Baker Electrics, a favorite among genteel lady drivers, used to ply the streets of Lakewood. The above is a 1915 model.
Many little old ladies got a charge out of electric cars
Some of our seasoned memory-cherishers, who hold dear their childhood flashbacks, recall seeing "little old ladies" driving electric automobiles on early Lakewood streets, and now wonder if anybody knows who they were.
Because the production of electric in the Cleveland area stopped 78 years ago, it appeared that finding out who drove them would be a problem—that is, until Sandra Koozer, curator of the Lakewood Historical Society, suggested we call Elizabeth Byrne of Rocky River, who will be 85 next month.
Byrne, a Clifton Park resident most of her life, remembers an electric car that her mother, Sarah Hartzell Fish, tooled around Lakewood.
"It was a Baker, built by the company headed by Walter C. Baker, who also lived in Clifton Park and who made electrics in his plant near Edgewater Park," she recalled. "The car had a tiller instead of a steering wheel, a bell instead of a horn, and a vase for flowers. It was quiet, easy to operate, and fine for short trips. I think it would be ideal to have one nowadays, to go for groceries."
However, running out of "juice" was a matter of concern with electrics, and Sarah Fish's model was no exception.
"We had to be sure to get home in time to charge the batteries with recharging equipment we kept in our garage," Byrne said.
Nevertheless, to conk out away from home necessarily wasn't the end of the world, she pointed out. One always could pull over to the side of the road and sit for a while, until the batteries partially replenished themselves.
"My parents did just that once, when they stalled under the old West 14th Street Viaduct," she went on. "They waited an hour and then were able to start up again and make it home."
Byrne herself occasionally drove her mother's electric.
"When I was about 12, I took one of my teachers at Lakewood's Horace Mann Junior High for a ride in it," she said, adding that, back in the 1920s, "We didn't have to get a driver's license."
Byrne's earliest recollection of the car was when she was 5 years old and lived on Brainard Avenue in Cleveland.

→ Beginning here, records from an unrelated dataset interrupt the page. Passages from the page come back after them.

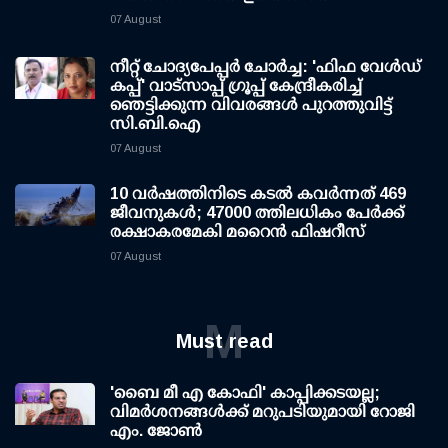
07 August
നീറ്റ് ചോദ്യപേപ്പര്‍ ചോര്‍ച്ച: 'ഫിഫ വേള്‍ഡ്
കപ്പ്' വാട്സാപ്പ് ഗ്രൂപ്പ് കേന്ദ്രീകരിച്ച്
ഞെട്ടിക്കുന്ന വിവരങ്ങള്‍ പുറത്തുവിട്ട്
സി.ബി.ഐ
07 August
10 വര്‍ഷത്തിനിടെ കടല്‍ കവര്‍ന്നത് 469
ജീവനുകള്‍; 47000 ത്തിലധികം പേര്‍ക്ക്
രക്ഷാകരമേകി മറൈന്‍ ഫിഷറീസ്
07 August
M
Must read
'ബൈ മീ എ കോഫി' കാപ്പിക്കടയല്ല;
വിമര്‍ശനങ്ങള്‍ക്ക് മറുപടിയുമായി റോജി
എം. ജോണ്‍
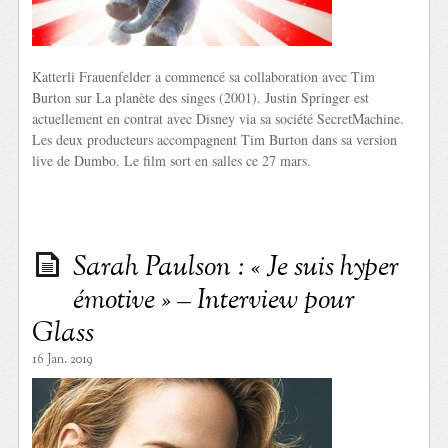
Katterli Frauenfelder a commencé sa collaboration avec Tim
Burton sur La planète des singes (2001). Justin Springer est
actuellement en contrat avec Disney via sa société SecretMachine.
Les deux producteurs accompagnent Tim Burton dans sa version
live de Dumbo. Le film sort en salles ce 27 mars.
Sarah Paulson : « Je suis hyper
émotive » – Interview pour
Glass
16 Jan. 2019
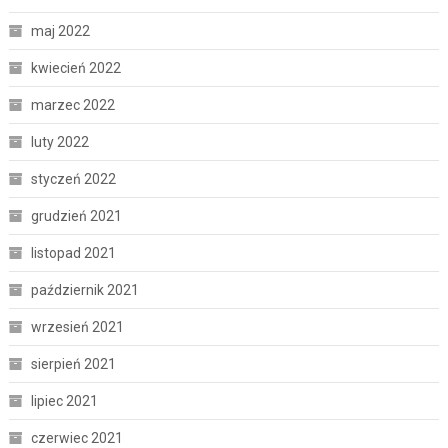
maj 2022
kwiecień 2022
marzec 2022
luty 2022
styczeń 2022
grudzień 2021
listopad 2021
październik 2021
wrzesień 2021
sierpień 2021
lipiec 2021
czerwiec 2021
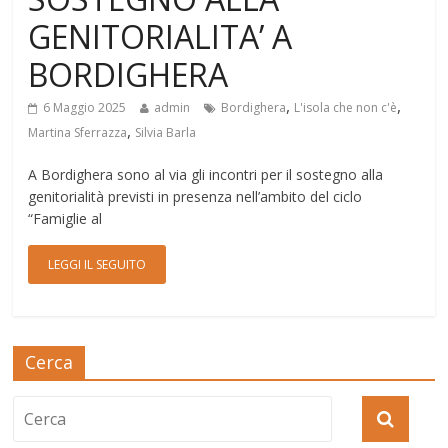
GENITORIALITA’ A
BORDIGHERA
,
,
6 Maggio 2025
admin
Bordighera
L'isola che non c'è
,
Martina Sferrazza
Silvia Barla
A Bordighera sono al via gli incontri per il sostegno alla
genitorialità previsti in presenza nell’ambito del ciclo
“Famiglie al
LEGGI IL SEGUITO
Cerca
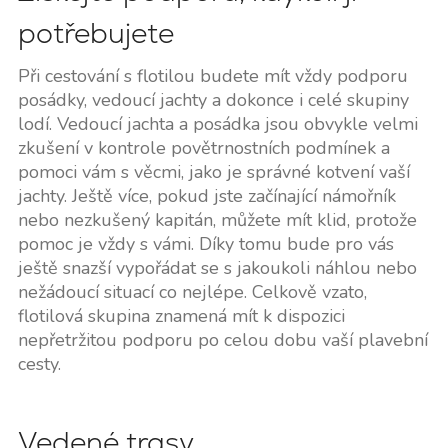
potřebujete
Při cestování s flotilou budete mít vždy podporu
posádky, vedoucí jachty a dokonce i celé skupiny
lodí. Vedoucí jachta a posádka jsou obvykle velmi
zkušení v kontrole povětrnostních podmínek a
pomoci vám s věcmi, jako je správné kotvení vaší
jachty. Ještě více, pokud jste začínající námořník
nebo nezkušený kapitán, můžete mít klid, protože
pomoc je vždy s vámi. Díky tomu bude pro vás
ještě snazší vypořádat se s jakoukoli náhlou nebo
nežádoucí situací co nejlépe. Celkově vzato,
flotilová skupina znamená mít k dispozici
nepřetržitou podporu po celou dobu vaší plavební
cesty.
Vedené trasy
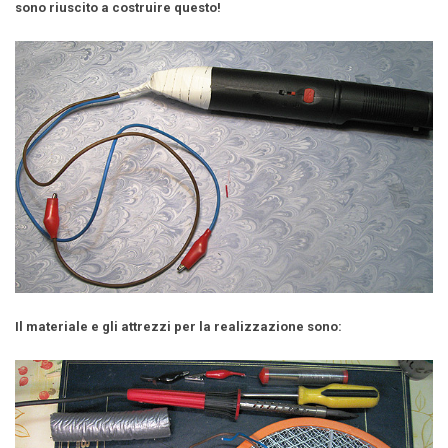
sono riuscito a costruire questo!
Il materiale e gli attrezzi per la realizzazione sono:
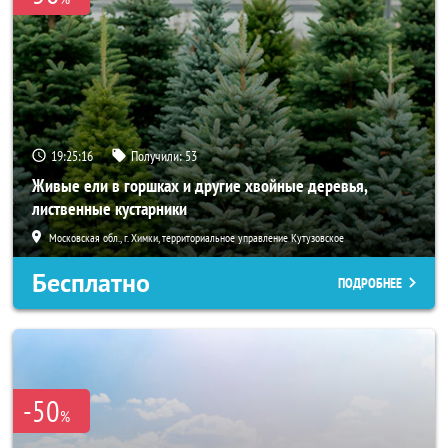
19:25:15
Получили:
53
Живые ели в горшках и другие хвойные деревья,
лиственные кустарники
Московская обл., г. Химки, территориальное управление Кутузовское
Бесплатно
ПОДРОБНЕЕ
-50
%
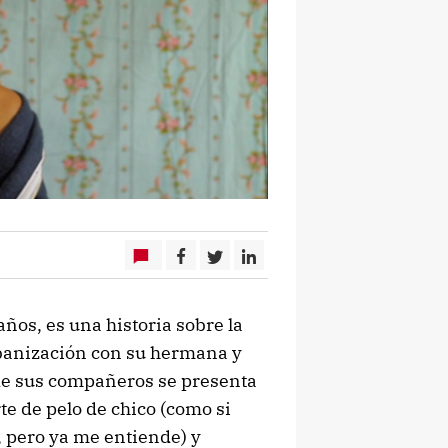
ños, es una historia sobre la
banización con su hermana y
 de sus compañeros se presenta
e de pelo de chico (como si
, pero ya me entiende) y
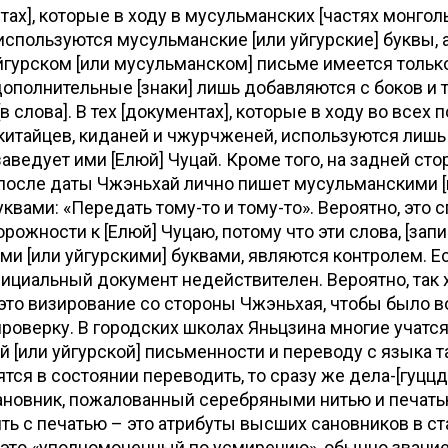
нтах], которые в ходу в мусульманских [частях монгол
 используются мусульманские [или уйгурские] буквы, 
йгурском [или мусульманском] письме имеется только
дополнительные [знаки] лишь добавляются с боков и 
 слова]. В тех [документах], которые в ходу во всех 
китайцев, киданей и чжурчженей, используются лишь
заведует ими [Елюй] Чуцай. Кроме того, на задней сто
 после даты Чжэньхай лично пишет мусульманскими 
уквами: «Передать тому-то и тому-то». Вероятно, это 
рожности к [Елюй] Чуцаю, потому что эти слова, [зап
и [или уйгурскими] буквами, являются контролем. Ес
фициальный документ недействителен. Вероятно, так 
 это визирование со стороны Чжэньхая, чтобы было
роверку. В городских школах Яньцзина многие учатс
 [или уйгурской] письменности и переводу с языка та
ятся в состоянии переводить, то сразу же дела-[гуцц
«сановник, пожалованный серебряными нитью и печать
ть с печатью – это атрибуты высших сановников в ст
это «уполномоченный по усмирению», обычно звани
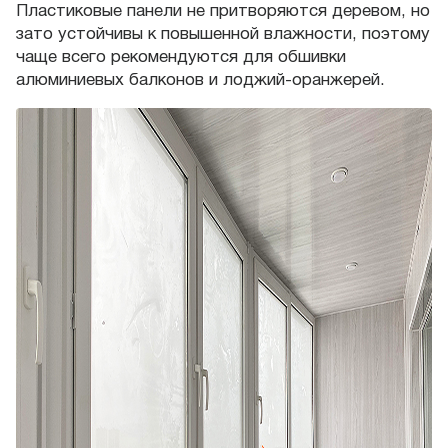
Пластиковые панели не притворяются деревом, но
зато устойчивы к повышенной влажности, поэтому
чаще всего рекомендуются для обшивки
алюминиевых балконов и лоджий-оранжерей.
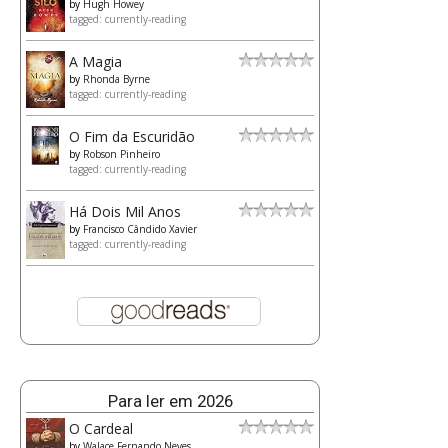
by
Hugh Howey
tagged: currently-reading
A Magia
by
Rhonda Byrne
tagged: currently-reading
O Fim da Escuridão
by
Robson Pinheiro
tagged: currently-reading
Há Dois Mil Anos
by
Francisco Cândido Xavier
tagged: currently-reading
Para ler em 2026
O Cardeal
by
Walace Fernando Neves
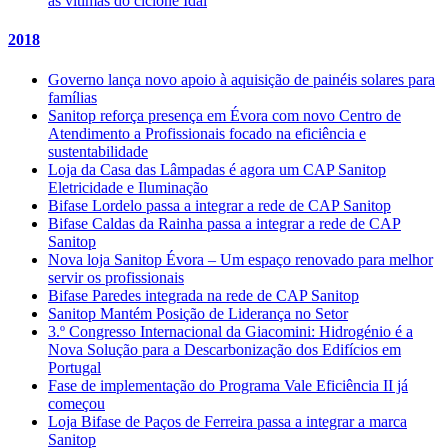
às vítimas do ciclone Idai
2018
Governo lança novo apoio à aquisição de painéis solares para
famílias
Sanitop reforça presença em Évora com novo Centro de
Atendimento a Profissionais focado na eficiência e
sustentabilidade
Loja da Casa das Lâmpadas é agora um CAP Sanitop
Eletricidade e Iluminação
Bifase Lordelo passa a integrar a rede de CAP Sanitop
Bifase Caldas da Rainha passa a integrar a rede de CAP
Sanitop
Nova loja Sanitop Évora – Um espaço renovado para melhor
servir os profissionais
Bifase Paredes integrada na rede de CAP Sanitop
Sanitop Mantém Posição de Liderança no Setor
3.º Congresso Internacional da Giacomini: Hidrogénio é a
Nova Solução para a Descarbonização dos Edifícios em
Portugal
Fase de implementação do Programa Vale Eficiência II já
começou
Loja Bifase de Paços de Ferreira passa a integrar a marca
Sanitop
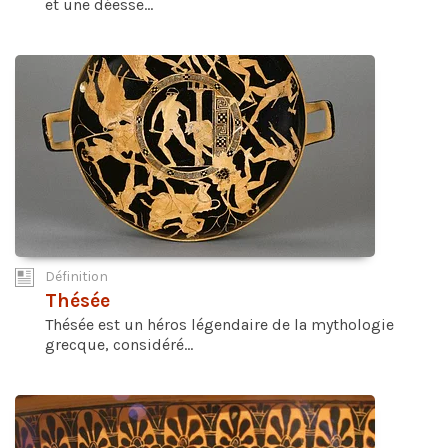
et une déesse...
Définition
Thésée
Thésée est un héros légendaire de la mythologie
grecque, considéré...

"Mother would use the electric to drive me to Kindergarten class at Pilgrim Congregational Church on West 14th and Starkweather," she reminisced. "And, on the way, mother would pick up one of my schoolmates—a boy named Edwin Wright, who lived nearby."
After those early childhood days, Byrne lost contact with Wright. Many years later, as seniors in college (she at Vassar and he at Yale), the two renewed their friendship and, in 1937, were wed.
Wright died in 1976 and, after eight years as a widow, Elizabeth married attorney John Vaughan Byrne, and the couple now lives in Rocky River.
Elizabeth Byrne told us that, while her mother didn't necessarily fit the profile of a "little old lady" during the time she drove the electric, there were two other women in her Clifton Park neighborhood with the same cars who might very well have.
One was Margaret Stecher, wife of Henry Stecher, and the second, Fannie, wife of Walter C. Baker, the car maker. Both families lived on West Clifton Road.
Fannie's husband Walter was an automotive magnate of considerable renown. Actually he pioneered the electric car and produced more of them than any other manufacturer.
His firm was established in 1899. It was merged with Rauch and Lang Carriage Co. in 1915, and the consolidated operation made its last car the following year.
Descendants of two other Lakewood electric owners also have memories of the popular runabout that was noiseless, didn't have to be cranked, and emitted no toxic fumes.
"My grandmother, Margaret Burns, owned an electric that she and my mother, Alicia Burns Stickney, drove in the late teens and early 1920s," reported F. Hamilton Stickney, 78, a native of Lakewood. "The women lived near each other on West Clifton between Detroit and Riverside."
Meanwhile, Blythe Gehring, 74, of Lakewood's Westerly Apartments, remembers an electric that her husband's aunt Elma C. Gehring drove in the first quarter of this century.
Aunt Elma Gehring lived in a Clifton Park home that was built in 1924. When Blythe and her husband, C. Walter Gehring, acquired the property in 1959, the couple found remnants of the battery recharger still in the garage.
At the dawn of the auto age, electrics blossomed, if only for a spell. In 1900, they held a 38 percent share of the car market. Five years later, that figure plummeted to 7 percent. They were priced at about $3,000 and recommended as urban cars for driving at a leisurely pace (about 20 mph) on paved streets.
Besides the aforementioned qualities, they were advertised as being tall enough so that a stylish matron could enter without disturbing her ostrich-plumed hat.
Motoring range on one battery charge rose from 20 miles in 1900 to about 75 miles a decade later. However, charging facilities were few and far between outside of the cities, and costly anywhere.
This article by Dan Chabek appeared in the Lakewood Sun Post November 24, 1994. Reprinted with permission.